Artificial Intelligence, in context: The Collaboration for trANslational Artificial Intelligence tRIals (CANAIRI) and the value of local evaluation of AI

Melissa D McCradden
Alex John London
Judy Gichoya
Mark Sendak
Lauren Erdman
Ian Stedman
Lauren Oakden-Rayner
Ismail Akrout
James A Anderson
Lesley-Anne Farmer
Robert Greer
Anna Goldenberg
Yvonne Ho
Shalmali Joshi
Jennie Louise
Muhammad Mamdani
Mjaye L. Mazwi
Abdullahi Mohamud
Lyle Palmer
Antonios Peperidis
Mandy Rickard
Carolyn Semmler
Karandeep Singh
Devin Singh
Seyi Soremekun
Lana Tikhomirov
Anton H van der Vegt
Xiaoxuan Liu
Nature Medicine (2025)

Abstract

The literature and governance frameworks relating to the clinical translation of artificial intelligence (AI) products are coalescing around best practices. A major knowledge gap concerns demonstration of local, on-the-ground evidence of on-the-ground performance, equity, and safety. The ‘silent trial’ (also known as ‘silent evaluation’, ‘shadow trial’, ‘shadow evaluation’) refers to the integration of an AI system into the intended operational systems without affecting patient care.
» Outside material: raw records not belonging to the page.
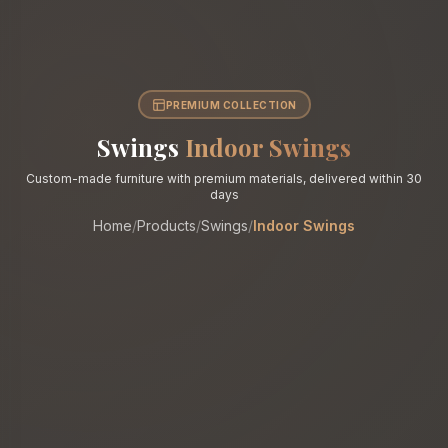
PREMIUM COLLECTION
Swings
Indoor Swings
Custom-made furniture with premium materials, delivered within 30
days
Home
/
Products
/
Swings
/
Indoor Swings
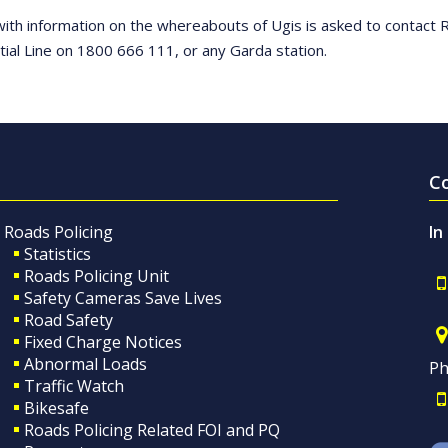
ith information on the whereabouts of Ugis is asked to contact
tial Line on 1800 666 111, or any Garda station.
C
Roads Policing
In
Statistics
Roads Policing Unit
Safety Cameras Save Lives
Road Safety
Fixed Charge Notices
Abnormal Loads
Ph
Traffic Watch
Bikesafe
Roads Policing Related FOI and PQ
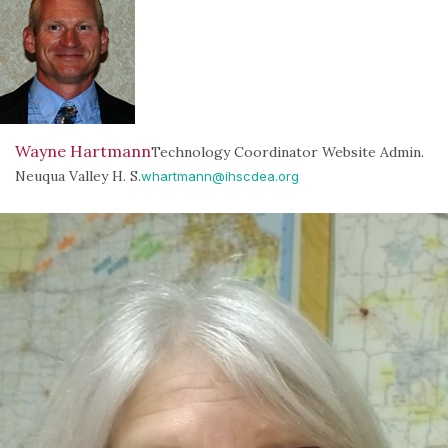
Wayne Hartmann
Technology Coordinator Website Admin.
Neuqua Valley H. S.
whartmann@ihscdea.org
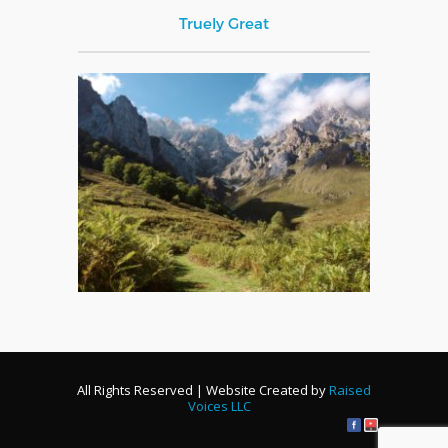
Truely Great
All Rights Reserved | Website Created by
Raised
Voices LLC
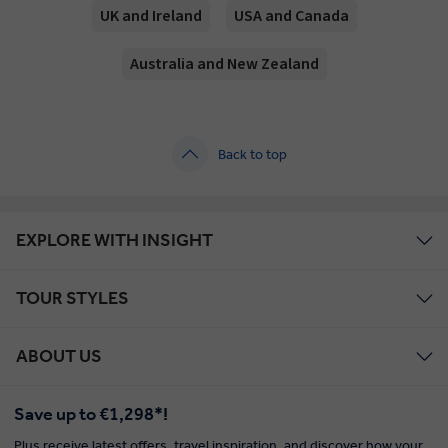
UK and Ireland
USA and Canada
Australia and New Zealand
Back to top
EXPLORE WITH INSIGHT
TOUR STYLES
ABOUT US
Save up to €1,298*!
Plus receive latest offers, travel inspiration, and discover how your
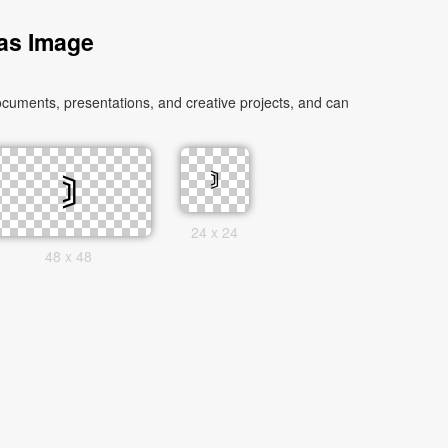
 as Image
cuments, presentations, and creative projects, and can
24 x 24
48 x 48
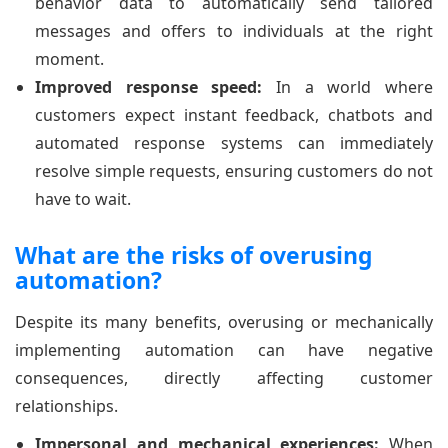
behavior data to automatically send tailored
messages and offers to individuals at the right
moment.
Improved response speed:
In a world where
customers expect instant feedback, chatbots and
automated response systems can immediately
resolve simple requests, ensuring customers do not
have to wait.
What are the risks of overusing
automation?
Despite its many benefits, overusing or mechanically
implementing automation can have negative
consequences, directly affecting customer
relationships.
Impersonal and mechanical experiences:
When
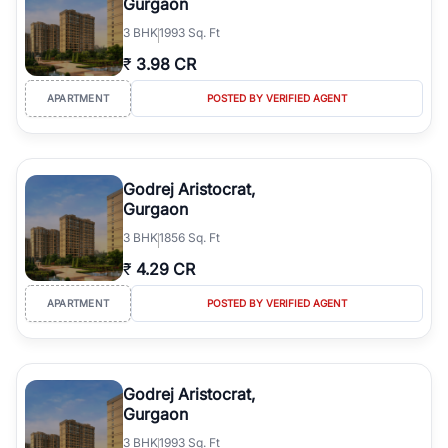
Gurgaon
3
BHK
1993 Sq. Ft
₹
3.98 CR
APARTMENT
POSTED BY VERIFIED AGENT
Godrej Aristocrat,
Gurgaon
3
BHK
1856 Sq. Ft
₹
4.29 CR
APARTMENT
POSTED BY VERIFIED AGENT
Godrej Aristocrat,
Gurgaon
3
BHK
1993 Sq. Ft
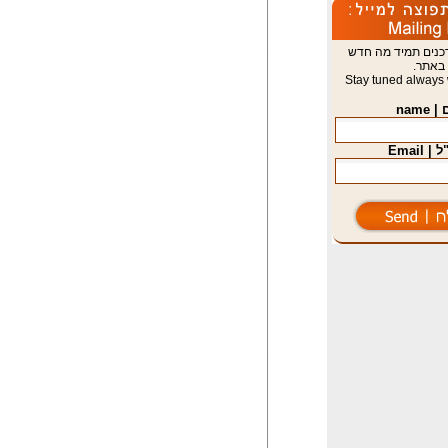
הישארו מעודכנים 
באתר.
Stay tuned always 
שם | 
דוא"ל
A silent trial enables collection of on-the-ground evidence of performance while integrating data security considerations, assessing operational feasibility, validating deployment strategy, selecting risk category thresholds, and testing workflow integration. While increasingly recognized for their value, silent trials remain under-appreciated and under-utilized both in the breadth of their uptake and in the scope of considerations they can address - for example, local fairness assessments and patient engagement, among others. This commentary introduces the Collaboration for trANslational Artificial Intelligence tRIals (CANAIRI), an international consortium initiative that aims to develop guidance around the application of holistic silent evaluations for healthcare AI tools.